Although the problem we considered was very simple, it represents one of the key types of analyses we will learn to use in this unit: a structural reliability calculation. We define a function of random variables and a failure condition (the limit-state function) and integrate over the failure domain to obtain the failure probability. Unfortunately, most of the problems we are interested in can’t be solved analytically. In fact, when the limit-state function is computationally expensive to run (e.g., a finite element program), even Monte Carlo simulation because unfeasible.
We will learn more about these methods in Week 4. For now, try thinking about the following questions and discussing them with your classmates:
What would happen if one of the random variables did not have the lognormal distribution?
How would the analytic calculation change?
What would be different in the Monte Carlo simulation?
How would the probability density contours change?
What would happen in the analysis if the limit-state function were non-linear?
How would this influence your analytic calculation?
How would this look in the bivariate plot?
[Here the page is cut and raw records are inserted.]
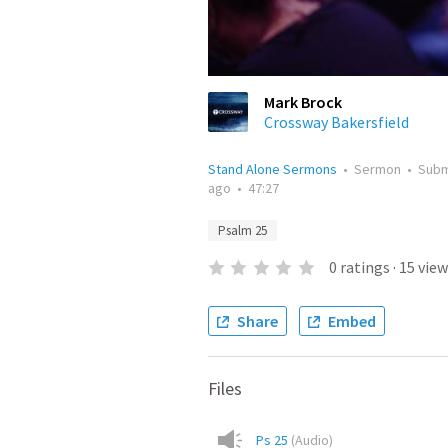
Mark Brock
Crossway Bakersfield
Stand Alone Sermons
•
Sermon
•
Subm
ago
•
47:27
Psalm 25
0
ratings
·
15
view
Share
Embed
Files
Ps 25
(
Audio
)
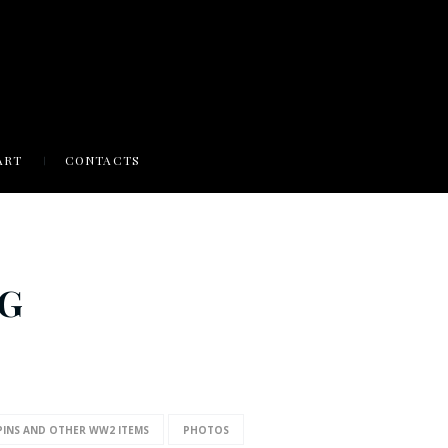
ART
CONTACTS
NG
PINS AND OTHER WW2 ITEMS
PHOTOS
What would be the effect on the calculated failure probability?
How would a different type dependence influence the result? You can check your intuition by playing with the code in this notebook!
You will get an answer to these questions in the coming weeks. Ask about them in class during the week 5 and 6 workshops if you revisit them and are still looking for an answer.